Saved data entries ->
···
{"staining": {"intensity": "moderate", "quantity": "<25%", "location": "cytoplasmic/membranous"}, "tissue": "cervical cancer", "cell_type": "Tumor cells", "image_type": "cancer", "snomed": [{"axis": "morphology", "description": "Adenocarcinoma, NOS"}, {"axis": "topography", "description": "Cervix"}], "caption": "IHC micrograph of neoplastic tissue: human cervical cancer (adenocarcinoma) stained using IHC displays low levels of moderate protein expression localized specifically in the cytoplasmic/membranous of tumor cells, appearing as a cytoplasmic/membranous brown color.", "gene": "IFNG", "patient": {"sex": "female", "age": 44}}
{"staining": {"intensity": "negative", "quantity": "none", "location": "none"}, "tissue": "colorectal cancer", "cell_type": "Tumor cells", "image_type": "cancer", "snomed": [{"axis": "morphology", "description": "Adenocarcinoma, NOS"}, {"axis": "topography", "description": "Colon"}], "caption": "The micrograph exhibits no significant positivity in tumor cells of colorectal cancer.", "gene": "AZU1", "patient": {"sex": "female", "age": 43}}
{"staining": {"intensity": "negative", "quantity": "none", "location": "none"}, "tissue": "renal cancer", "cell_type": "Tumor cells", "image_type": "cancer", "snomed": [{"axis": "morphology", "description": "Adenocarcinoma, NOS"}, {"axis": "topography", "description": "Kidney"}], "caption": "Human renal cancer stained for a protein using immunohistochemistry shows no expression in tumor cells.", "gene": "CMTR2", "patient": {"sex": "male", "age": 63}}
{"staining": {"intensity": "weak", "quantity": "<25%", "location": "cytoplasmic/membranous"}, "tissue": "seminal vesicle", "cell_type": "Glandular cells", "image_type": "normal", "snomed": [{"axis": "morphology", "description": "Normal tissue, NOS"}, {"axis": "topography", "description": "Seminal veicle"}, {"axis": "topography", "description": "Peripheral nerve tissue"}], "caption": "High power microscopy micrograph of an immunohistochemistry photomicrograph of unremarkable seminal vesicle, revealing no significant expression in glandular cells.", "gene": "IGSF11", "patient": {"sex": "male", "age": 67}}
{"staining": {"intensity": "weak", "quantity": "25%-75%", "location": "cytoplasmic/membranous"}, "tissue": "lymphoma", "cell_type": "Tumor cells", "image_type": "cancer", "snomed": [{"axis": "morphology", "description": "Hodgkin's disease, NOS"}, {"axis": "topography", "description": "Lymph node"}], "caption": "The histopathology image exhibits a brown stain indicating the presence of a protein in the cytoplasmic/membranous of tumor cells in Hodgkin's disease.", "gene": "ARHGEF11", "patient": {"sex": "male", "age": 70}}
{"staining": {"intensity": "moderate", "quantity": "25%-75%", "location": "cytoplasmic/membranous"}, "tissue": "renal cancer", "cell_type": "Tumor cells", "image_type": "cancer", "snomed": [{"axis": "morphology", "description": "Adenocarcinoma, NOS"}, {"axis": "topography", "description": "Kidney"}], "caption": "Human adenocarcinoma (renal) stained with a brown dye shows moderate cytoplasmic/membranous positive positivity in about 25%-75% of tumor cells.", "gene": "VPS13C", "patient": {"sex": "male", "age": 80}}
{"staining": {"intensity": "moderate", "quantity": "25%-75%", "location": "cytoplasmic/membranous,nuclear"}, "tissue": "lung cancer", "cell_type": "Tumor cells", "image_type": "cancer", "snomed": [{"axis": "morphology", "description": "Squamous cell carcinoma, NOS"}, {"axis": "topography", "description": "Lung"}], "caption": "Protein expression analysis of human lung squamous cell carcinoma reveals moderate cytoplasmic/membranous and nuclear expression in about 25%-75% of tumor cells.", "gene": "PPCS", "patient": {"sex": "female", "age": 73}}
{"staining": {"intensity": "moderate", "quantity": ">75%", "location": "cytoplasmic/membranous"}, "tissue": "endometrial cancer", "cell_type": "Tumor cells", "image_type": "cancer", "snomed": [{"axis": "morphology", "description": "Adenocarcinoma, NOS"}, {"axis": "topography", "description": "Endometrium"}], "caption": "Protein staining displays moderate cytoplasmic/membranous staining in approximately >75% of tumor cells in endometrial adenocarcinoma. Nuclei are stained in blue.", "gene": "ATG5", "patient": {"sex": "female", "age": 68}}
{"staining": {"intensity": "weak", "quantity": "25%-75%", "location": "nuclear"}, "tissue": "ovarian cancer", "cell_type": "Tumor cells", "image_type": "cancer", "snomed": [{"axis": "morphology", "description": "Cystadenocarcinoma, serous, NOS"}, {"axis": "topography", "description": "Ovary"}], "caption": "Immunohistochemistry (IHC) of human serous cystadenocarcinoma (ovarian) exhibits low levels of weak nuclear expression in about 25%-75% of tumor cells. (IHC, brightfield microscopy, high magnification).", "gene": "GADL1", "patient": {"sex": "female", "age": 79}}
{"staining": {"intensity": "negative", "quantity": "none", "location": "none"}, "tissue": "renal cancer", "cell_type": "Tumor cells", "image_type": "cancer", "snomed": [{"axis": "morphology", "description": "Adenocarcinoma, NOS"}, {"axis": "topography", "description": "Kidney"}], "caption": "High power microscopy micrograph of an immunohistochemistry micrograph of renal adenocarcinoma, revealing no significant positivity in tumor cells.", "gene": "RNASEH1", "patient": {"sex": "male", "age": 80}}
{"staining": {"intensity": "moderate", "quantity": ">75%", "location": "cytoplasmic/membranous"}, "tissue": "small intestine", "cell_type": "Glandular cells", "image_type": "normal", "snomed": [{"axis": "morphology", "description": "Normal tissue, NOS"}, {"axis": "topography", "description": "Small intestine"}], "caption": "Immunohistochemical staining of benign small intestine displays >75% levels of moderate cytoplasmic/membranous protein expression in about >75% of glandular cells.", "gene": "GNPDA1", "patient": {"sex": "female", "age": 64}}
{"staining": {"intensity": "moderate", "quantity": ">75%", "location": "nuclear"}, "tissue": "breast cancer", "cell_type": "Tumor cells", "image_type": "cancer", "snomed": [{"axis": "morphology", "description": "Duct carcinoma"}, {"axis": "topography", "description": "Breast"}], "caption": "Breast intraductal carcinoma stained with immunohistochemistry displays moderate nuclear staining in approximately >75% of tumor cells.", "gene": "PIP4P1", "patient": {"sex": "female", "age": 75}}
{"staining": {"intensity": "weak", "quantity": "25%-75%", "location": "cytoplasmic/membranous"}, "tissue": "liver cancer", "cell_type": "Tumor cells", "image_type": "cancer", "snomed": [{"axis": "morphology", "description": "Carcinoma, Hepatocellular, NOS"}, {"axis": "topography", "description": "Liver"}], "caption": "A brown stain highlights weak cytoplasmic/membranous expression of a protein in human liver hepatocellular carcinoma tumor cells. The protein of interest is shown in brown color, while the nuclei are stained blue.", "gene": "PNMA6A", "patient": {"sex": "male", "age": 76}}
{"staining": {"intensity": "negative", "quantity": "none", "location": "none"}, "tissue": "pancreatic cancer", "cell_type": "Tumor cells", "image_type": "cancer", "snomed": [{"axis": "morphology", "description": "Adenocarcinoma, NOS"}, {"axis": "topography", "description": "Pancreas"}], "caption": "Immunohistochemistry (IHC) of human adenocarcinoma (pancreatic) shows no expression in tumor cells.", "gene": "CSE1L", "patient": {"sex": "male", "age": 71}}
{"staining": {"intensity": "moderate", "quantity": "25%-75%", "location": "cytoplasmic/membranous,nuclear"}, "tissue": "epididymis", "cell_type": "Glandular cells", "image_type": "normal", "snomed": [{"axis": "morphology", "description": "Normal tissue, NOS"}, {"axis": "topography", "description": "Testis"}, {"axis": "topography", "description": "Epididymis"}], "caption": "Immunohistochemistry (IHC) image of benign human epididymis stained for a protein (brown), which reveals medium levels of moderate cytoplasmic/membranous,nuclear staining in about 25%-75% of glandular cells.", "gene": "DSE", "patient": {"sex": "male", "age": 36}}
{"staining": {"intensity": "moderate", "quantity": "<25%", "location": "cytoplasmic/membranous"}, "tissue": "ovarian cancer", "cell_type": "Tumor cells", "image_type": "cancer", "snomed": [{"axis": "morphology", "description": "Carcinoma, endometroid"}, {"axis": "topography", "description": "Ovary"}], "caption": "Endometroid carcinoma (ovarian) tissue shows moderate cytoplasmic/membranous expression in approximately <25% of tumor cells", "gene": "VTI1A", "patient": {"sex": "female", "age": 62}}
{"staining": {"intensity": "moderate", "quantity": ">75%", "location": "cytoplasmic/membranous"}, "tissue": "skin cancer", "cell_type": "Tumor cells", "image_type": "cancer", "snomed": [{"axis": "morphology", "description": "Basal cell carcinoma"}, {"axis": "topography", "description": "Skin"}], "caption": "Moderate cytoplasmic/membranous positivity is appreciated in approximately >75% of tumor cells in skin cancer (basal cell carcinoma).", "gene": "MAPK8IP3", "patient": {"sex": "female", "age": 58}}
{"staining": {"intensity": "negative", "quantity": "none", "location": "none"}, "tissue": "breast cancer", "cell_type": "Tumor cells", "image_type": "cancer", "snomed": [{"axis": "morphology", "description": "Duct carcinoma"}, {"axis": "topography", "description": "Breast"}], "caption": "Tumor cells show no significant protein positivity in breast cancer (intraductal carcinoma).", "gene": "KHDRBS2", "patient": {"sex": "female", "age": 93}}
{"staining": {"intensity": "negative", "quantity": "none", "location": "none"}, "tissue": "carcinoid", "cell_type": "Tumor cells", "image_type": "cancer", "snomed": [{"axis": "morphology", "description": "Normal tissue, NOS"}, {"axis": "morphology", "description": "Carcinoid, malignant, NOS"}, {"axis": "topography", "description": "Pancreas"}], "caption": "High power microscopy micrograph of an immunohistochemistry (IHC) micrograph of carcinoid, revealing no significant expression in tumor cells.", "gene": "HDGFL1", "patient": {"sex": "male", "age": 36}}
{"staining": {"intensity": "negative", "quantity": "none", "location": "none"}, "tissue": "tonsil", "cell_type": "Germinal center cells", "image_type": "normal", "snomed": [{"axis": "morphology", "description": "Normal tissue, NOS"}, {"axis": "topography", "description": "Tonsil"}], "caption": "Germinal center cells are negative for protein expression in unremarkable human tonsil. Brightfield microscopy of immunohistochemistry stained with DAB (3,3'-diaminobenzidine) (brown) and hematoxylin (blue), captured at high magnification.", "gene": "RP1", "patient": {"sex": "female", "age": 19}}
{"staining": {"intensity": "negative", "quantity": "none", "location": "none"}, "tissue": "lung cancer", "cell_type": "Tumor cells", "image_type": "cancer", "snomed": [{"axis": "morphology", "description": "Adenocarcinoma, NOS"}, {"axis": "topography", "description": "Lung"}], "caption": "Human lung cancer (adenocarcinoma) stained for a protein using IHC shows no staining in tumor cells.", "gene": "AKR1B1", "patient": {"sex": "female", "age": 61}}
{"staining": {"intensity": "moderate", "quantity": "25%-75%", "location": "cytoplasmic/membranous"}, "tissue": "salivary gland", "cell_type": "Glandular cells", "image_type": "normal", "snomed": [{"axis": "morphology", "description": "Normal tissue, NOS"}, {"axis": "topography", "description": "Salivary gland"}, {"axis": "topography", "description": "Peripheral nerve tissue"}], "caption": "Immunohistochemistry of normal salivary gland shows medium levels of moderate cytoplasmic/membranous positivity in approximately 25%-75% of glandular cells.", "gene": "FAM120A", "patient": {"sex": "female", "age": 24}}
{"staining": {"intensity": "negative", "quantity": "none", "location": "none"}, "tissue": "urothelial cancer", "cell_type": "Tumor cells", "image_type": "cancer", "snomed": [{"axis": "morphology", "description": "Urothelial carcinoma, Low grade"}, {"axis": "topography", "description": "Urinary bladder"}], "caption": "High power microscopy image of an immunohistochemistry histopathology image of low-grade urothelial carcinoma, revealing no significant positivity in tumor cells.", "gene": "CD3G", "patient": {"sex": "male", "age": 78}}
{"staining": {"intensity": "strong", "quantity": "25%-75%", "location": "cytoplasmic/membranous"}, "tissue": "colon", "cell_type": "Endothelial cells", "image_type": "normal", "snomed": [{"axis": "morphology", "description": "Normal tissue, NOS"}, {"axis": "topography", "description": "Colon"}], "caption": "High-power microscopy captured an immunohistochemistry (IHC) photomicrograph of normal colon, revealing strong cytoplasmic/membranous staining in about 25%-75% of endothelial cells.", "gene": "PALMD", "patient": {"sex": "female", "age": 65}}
···
Task directions ->
Work out how many lines of the data above contain the string "Kidney" and give the number alone.

Response ->
3